Here's what I'd like to see in the future
It's fun to play a little virtual dress-up, but this really has no purpose at the moment. I don't think the mockups Doppl produced are fully representative of how I'd look in any of the garments I selected and, even if they were, I could imagine that myself.

What would really make this app useful is if it were more like that software in Clueless. I don't need to see rough, estimated, AI-generated ideas of how I might look in a dress from a screenshot, but I'd use this all the time if I could see how I'd look in my own clothes, in real outfits. As it stands, there's no way to ask it to show you how you'd look in a particular top, bottoms, jacket, and shoes. It can only show you one of those things and then it uses generative AI for the rest. Doppl showed me how I might look in those denim shorts, but it also basically hallucinated a black t-shirt and white sneakers for me to wear with them. Those aren't my style at all, so the overall image wasn't helpful. If I could ask it to show me how the shorts might look with a certain top, bag, and sandals, it would be wildly useful. Every night, I try on outfit combos for the next day, yanking components off my shelves and hangers, making a huge mess, and having to spend time pulling things on and off, then cleaning everything up. With some tweaks, the app could do that work for me.

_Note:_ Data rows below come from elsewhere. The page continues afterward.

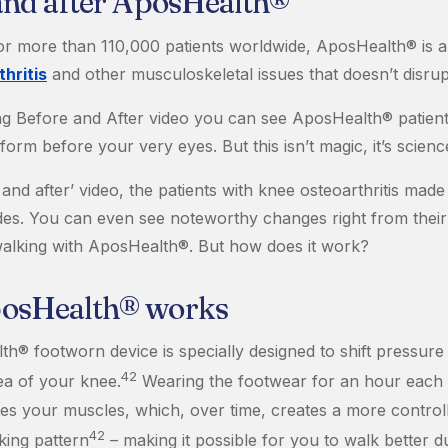
and after AposHealth®
for more than 110,000 patients worldwide, AposHealth® is 
hritis
and other musculoskeletal issues that doesn’t disrupt 
ing Before and After video you can see AposHealth® patient
form before your very eyes. But this isn’t magic, it’s scienc
 and after’ video, the patients with knee osteoarthritis mad
ides. You can even see noteworthy changes right from their 
alking with AposHealth®. But how does it work?
osHealth® works
h® footworn device is specially designed to shift pressur
42
ea of your knee.
Wearing the footwear for an hour each 
es your muscles, which, over time, creates a more control
42
king pattern
– making it possible for you to walk better d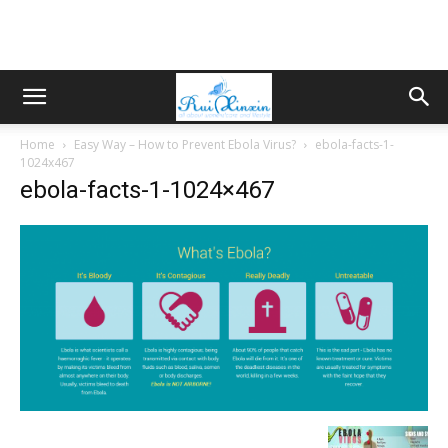
Home
Easy Way – How to Prevent Ebola Virus?
ebola-facts-1-
1024x467
ebola-facts-1-1024×467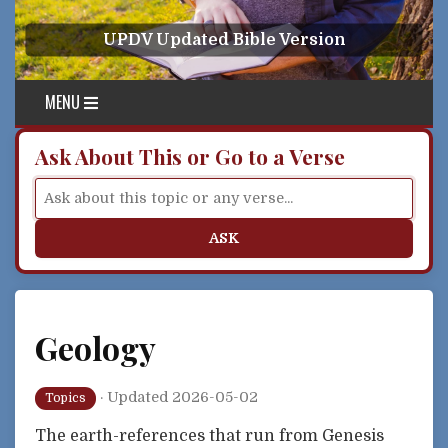
Skip to content
UPDV Updated Bible Version
MENU
Ask About This or Go to a Verse
ASK
Geology
·
Updated 2026-05-02
Topics
The earth-references that run from Genesis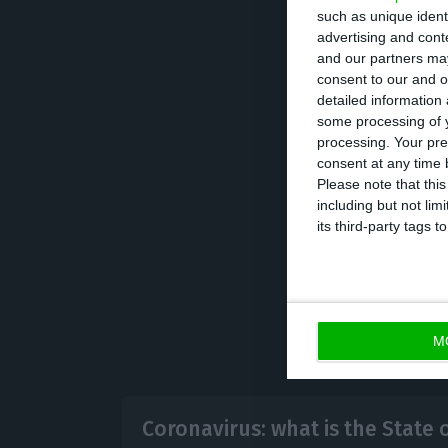
According to offi
such as unique ident
region, 278 in Li
advertising and con
Alentejo. As far
and our partners may
consent to our and o
confirmed case a
detailed information
majority were cit
some processing of y
processing. Your pre
consent at any time b
The bulletin als
Please note that thi
including but not lim
units.
its third-party tags
M
Coronavirus: what is the State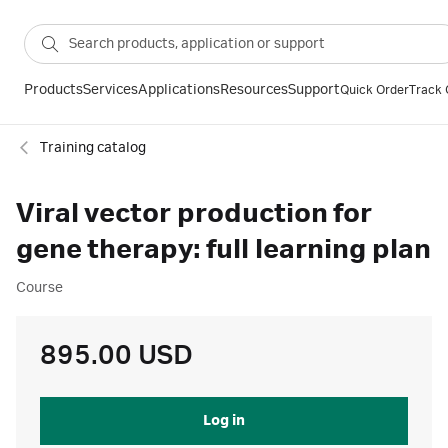
Products
Services
Applications
Resources
Support
Quick Order
Track 
Training catalog
Viral vector production for
gene therapy: full learning plan
Course
895.00 USD
Log in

Beyond hoping the animation feature works at some point, I'd also like it to be more personalized. One single full-body picture of me alone doesn't reveal my sizes or how things tend to fit on me. I'd like to be able to input all my measurements and style preferences, plus any measurement details I know about the items I'm asking it to envision me in. Finally, there should be somewhere to keep notes. I tried a gorgeous House of CB dress and the app really outdid itself by making my AI doppelganger look like she was flipping the skirt, model-style. I'd love the option to add notes to that picture, like a link to the dress or ideas about when and where I could wear something like it. Being able to tag the mockups with searchable words like "work," "club," or "birthday party" would be nice.
There is a lot of potential here for Doppl to be a useful styling tool, but right now, it's just a half-hearted version of paper dolls. I'm excited to see what, if anything, new updates to the app bring, so I'm not going to delete it. If and when it improves, I'll let you know.